## Directions for this task:
Could you convert the listing below into a Markdown table with the columns "Row" and "Listing line," giving each line its own numbered row and leaving out any blank lines?

## Data records:
-*-*-

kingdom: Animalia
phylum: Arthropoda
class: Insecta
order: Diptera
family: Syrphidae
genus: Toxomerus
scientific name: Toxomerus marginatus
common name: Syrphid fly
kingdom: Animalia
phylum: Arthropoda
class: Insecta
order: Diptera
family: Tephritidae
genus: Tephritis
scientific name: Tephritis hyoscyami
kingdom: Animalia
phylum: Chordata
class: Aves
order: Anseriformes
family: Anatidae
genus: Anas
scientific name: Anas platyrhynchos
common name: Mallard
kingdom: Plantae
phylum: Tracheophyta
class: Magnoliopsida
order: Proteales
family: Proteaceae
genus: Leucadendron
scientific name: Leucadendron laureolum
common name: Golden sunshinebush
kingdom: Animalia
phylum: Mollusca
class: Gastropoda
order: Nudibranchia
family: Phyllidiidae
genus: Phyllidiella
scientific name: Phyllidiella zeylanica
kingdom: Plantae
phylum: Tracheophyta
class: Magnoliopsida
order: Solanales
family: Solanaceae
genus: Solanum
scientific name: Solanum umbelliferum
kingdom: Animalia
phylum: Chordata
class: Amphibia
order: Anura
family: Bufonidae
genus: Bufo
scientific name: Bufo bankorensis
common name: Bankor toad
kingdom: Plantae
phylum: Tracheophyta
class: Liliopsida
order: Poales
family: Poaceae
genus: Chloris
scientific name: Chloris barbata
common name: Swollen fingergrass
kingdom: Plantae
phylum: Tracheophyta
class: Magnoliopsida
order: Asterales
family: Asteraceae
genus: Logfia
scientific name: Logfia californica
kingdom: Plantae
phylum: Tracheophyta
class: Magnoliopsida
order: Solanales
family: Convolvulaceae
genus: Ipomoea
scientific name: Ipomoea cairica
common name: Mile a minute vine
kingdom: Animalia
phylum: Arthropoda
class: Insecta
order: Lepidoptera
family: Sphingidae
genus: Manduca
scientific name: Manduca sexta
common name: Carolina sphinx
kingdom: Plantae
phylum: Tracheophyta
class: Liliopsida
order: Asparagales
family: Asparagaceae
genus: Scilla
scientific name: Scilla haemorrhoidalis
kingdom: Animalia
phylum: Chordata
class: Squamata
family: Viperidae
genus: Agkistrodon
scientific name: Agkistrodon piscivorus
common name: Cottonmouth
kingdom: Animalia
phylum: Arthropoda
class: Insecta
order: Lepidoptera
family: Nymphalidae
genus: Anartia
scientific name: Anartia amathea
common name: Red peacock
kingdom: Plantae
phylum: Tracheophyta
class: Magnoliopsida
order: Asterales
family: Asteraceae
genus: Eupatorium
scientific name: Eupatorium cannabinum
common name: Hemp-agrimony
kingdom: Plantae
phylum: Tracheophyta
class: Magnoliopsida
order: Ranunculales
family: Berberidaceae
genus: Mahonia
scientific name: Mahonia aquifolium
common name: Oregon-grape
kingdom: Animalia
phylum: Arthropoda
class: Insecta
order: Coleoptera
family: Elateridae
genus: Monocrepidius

-*-*-

## Expected answer:
| Row | Listing line |
|---|---|
| 1 | kingdom: Animalia |
| 2 | phylum: Arthropoda |
| 3 | class: Insecta |
| 4 | order: Diptera |
| 5 | family: Syrphidae |
| 6 | genus: Toxomerus |
| 7 | scientific name: Toxomerus marginatus |
| 8 | common name: Syrphid fly |
| 9 | kingdom: Animalia |
| 10 | phylum: Arthropoda |
| 11 | class: Insecta |
| 12 | order: Diptera |
| 13 | family: Tephritidae |
| 14 | genus: Tephritis |
| 15 | scientific name: Tephritis hyoscyami |
| 16 | kingdom: Animalia |
| 17 | phylum: Chordata |
| 18 | class: Aves |
| 19 | order: Anseriformes |
| 20 | family: Anatidae |
| 21 | genus: Anas |
| 22 | scientific name: Anas platyrhynchos |
| 23 | common name: Mallard |
| 24 | kingdom: Plantae |
| 25 | phylum: Tracheophyta |
| 26 | class: Magnoliopsida |
| 27 | order: Proteales |
| 28 | family: Proteaceae |
| 29 | genus: Leucadendron |
| 30 | scientific name: Leucadendron laureolum |
| 31 | common name: Golden sunshinebush |
| 32 | kingdom: Animalia |
| 33 | phylum: Mollusca |
| 34 | class: Gastropoda |
| 35 | order: Nudibranchia |
| 36 | family: Phyllidiidae |
| 37 | genus: Phyllidiella |
| 38 | scientific name: Phyllidiella zeylanica |
| 39 | kingdom: Plantae |
| 40 | phylum: Tracheophyta |
| 41 | class: Magnoliopsida |
| 42 | order: Solanales |
| 43 | family: Solanaceae |
| 44 | genus: Solanum |
| 45 | scientific name: Solanum umbelliferum |
| 46 | kingdom: Animalia |
| 47 | phylum: Chordata |
| 48 | class: Amphibia |
| 49 | order: Anura |
| 50 | family: Bufonidae |
| 51 | genus: Bufo |
| 52 | scientific name: Bufo bankorensis |
| 53 | common name: Bankor toad |
| 54 | kingdom: Plantae |
| 55 | phylum: Tracheophyta |
| 56 | class: Liliopsida |
| 57 | order: Poales |
| 58 | family: Poaceae |
| 59 | genus: Chloris |
| 60 | scientific name: Chloris barbata |
| 61 | common name: Swollen fingergrass |
| 62 | kingdom: Plantae |
| 63 | phylum: Tracheophyta |
| 64 | class: Magnoliopsida |
| 65 | order: Asterales |
| 66 | family: Asteraceae |
| 67 | genus: Logfia |
| 68 | scientific name: Logfia californica |
| 69 | kingdom: Plantae |
| 70 | phylum: Tracheophyta |
| 71 | class: Magnoliopsida |
| 72 | order: Solanales |
| 73 | family: Convolvulaceae |
| 74 | genus: Ipomoea |
| 75 | scientific name: Ipomoea cairica |
| 76 | common name: Mile a minute vine |
| 77 | kingdom: Animalia |
| 78 | phylum: Arthropoda |
| 79 | class: Insecta |
| 80 | order: Lepidoptera |
| 81 | family: Sphingidae |
| 82 | genus: Manduca |
| 83 | scientific name: Manduca sexta |
| 84 | common name: Carolina sphinx |
| 85 | kingdom: Plantae |
| 86 | phylum: Tracheophyta |
| 87 | class: Liliopsida |
| 88 | order: Asparagales |
| 89 | family: Asparagaceae |
| 90 | genus: Scilla |
| 91 | scientific name: Scilla haemorrhoidalis |
| 92 | kingdom: Animalia |
| 93 | phylum: Chordata |
| 94 | class: Squamata |
| 95 | family: Viperidae |
| 96 | genus: Agkistrodon |
| 97 | scientific name: Agkistrodon piscivorus |
| 98 | common name: Cottonmouth |
| 99 | kingdom: Animalia |
| 100 | phylum: Arthropoda |
| 101 | class: Insecta |
| 102 | order: Lepidoptera |
| 103 | family: Nymphalidae |
| 104 | genus: Anartia |
| 105 | scientific name: Anartia amathea |
| 106 | common name: Red peacock |
| 107 | kingdom: Plantae |
| 108 | phylum: Tracheophyta |
| 109 | class: Magnoliopsida |
| 110 | order: Asterales |
| 111 | family: Asteraceae |
| 112 | genus: Eupatorium |
| 113 | scientific name: Eupatorium cannabinum |
| 114 | common name: Hemp-agrimony |
| 115 | kingdom: Plantae |
| 116 | phylum: Tracheophyta |
| 117 | class: Magnoliopsida |
| 118 | order: Ranunculales |
| 119 | family: Berberidaceae |
| 120 | genus: Mahonia |
| 121 | scientific name: Mahonia aquifolium |
| 122 | common name: Oregon-grape |
| 123 | kingdom: Animalia |
| 124 | phylum: Arthropoda |
| 125 | class: Insecta |
| 126 | order: Coleoptera |
| 127 | family: Elateridae |
| 128 | genus: Monocrepidius |